I don’t have any problems with bots or scalability on this blog (I can dream) but a little extra performance never rarely hurts. Mostly it’s a learning experience ahead of getting Cloudflare up and running on more important websites.

If my past CDN experience is anything to go by, re-routing all traffic always comes with a few challenges but, for a simple WordPress site like this one, the setup was simple. The main step was to point the domain nameservers to Cloudflare instead of my original DNS provider. It felt incredibly simple.

The remaining quirks were around user IP addresses and cache invalidation.

Ensuring that WordPress sees the end user’s IP address

Since HTTP(S) requests from users’ browsers go to Cloudflare, and Cloudflare makes corresponding (less frequent) requests to my server, WordPress would see Cloudflare’s IP addresses every time instead of the IP addresses of individual end users.

This matters, for example, because WordPress saves the IP address of a user when they add a comment, and Akismet relies upon it to help identify spam.
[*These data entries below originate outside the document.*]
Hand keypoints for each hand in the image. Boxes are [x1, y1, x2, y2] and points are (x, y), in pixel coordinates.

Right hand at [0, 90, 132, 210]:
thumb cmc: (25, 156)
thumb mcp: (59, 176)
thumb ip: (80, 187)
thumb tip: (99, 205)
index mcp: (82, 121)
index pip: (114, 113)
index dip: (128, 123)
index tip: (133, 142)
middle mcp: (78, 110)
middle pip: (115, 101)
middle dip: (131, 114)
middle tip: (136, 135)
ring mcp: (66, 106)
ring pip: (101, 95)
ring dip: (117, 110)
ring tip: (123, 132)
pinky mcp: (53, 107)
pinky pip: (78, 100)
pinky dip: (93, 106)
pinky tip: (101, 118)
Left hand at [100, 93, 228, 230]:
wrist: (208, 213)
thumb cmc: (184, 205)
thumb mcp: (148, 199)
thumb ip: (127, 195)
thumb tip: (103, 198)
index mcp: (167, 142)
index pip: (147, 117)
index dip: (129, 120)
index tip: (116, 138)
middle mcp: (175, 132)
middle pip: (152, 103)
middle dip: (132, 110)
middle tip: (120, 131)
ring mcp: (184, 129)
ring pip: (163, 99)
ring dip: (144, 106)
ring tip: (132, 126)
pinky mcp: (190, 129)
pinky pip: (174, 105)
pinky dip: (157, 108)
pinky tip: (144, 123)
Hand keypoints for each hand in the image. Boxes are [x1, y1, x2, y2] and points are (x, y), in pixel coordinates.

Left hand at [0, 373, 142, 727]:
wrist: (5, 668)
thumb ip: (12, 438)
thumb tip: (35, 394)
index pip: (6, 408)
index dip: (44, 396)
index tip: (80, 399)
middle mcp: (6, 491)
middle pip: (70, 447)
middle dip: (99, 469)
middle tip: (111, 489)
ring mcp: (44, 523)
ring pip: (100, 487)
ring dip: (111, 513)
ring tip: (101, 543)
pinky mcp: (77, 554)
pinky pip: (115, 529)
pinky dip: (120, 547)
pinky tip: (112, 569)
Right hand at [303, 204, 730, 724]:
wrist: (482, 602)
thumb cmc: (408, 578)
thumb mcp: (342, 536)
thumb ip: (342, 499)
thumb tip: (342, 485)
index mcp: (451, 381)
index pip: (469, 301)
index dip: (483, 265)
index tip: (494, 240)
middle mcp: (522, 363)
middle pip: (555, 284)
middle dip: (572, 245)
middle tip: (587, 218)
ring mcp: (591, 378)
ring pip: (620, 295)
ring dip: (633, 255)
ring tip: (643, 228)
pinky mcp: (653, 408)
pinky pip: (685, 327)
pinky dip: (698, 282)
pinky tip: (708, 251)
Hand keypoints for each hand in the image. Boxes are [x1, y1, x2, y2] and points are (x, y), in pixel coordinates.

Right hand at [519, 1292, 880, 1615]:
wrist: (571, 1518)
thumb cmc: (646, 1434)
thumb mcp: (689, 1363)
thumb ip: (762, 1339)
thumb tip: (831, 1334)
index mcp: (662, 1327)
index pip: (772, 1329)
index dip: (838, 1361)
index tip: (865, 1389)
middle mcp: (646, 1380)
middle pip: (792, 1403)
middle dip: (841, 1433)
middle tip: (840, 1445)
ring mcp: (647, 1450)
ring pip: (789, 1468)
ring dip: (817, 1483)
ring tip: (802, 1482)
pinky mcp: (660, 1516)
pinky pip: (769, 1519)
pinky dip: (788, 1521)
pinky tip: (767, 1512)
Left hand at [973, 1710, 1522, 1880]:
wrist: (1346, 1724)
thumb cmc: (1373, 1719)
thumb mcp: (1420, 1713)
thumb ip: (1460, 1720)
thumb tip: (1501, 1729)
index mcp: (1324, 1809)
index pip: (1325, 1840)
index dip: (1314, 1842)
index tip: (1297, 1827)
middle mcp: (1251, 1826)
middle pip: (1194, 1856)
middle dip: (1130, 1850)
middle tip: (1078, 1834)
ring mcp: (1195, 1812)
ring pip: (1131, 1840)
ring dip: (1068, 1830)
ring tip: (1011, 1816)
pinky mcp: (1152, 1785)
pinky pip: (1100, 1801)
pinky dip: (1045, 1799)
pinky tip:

Cloudflare helpfully passes the original user’s IP address in an HTTP request header, but I needed a way to tell WordPress to look for that header. There are two Apache modules which help:

  1. mod_cloudflare is mentioned in some old Cloudflare documentation, but it’s no longer supported;
  2. mod_remoteip is recommended now although it isn’t Cloudflare-specific and requires some configuration.

However, instead of solving the problem at that low level, I realised there was a Cloudflare plugin for WordPress itself. Not only did it solve the IP address issue, but it also met my another requirement…

Clearing the CDN cache when something changes

If all your static files (images, CSS, JavaScript) are cached around the world on Cloudflare’s CDN, you need a way to tell them to clear those caches when you change something.

You can do this manually in Cloudflare’s website, which would probably be okay for a site this small. Alternatively, you can send an API request with the same instruction. Best of all, the process can be automated fully by the Cloudflare WordPress plugin above, which gave it the edge over the Apache modules.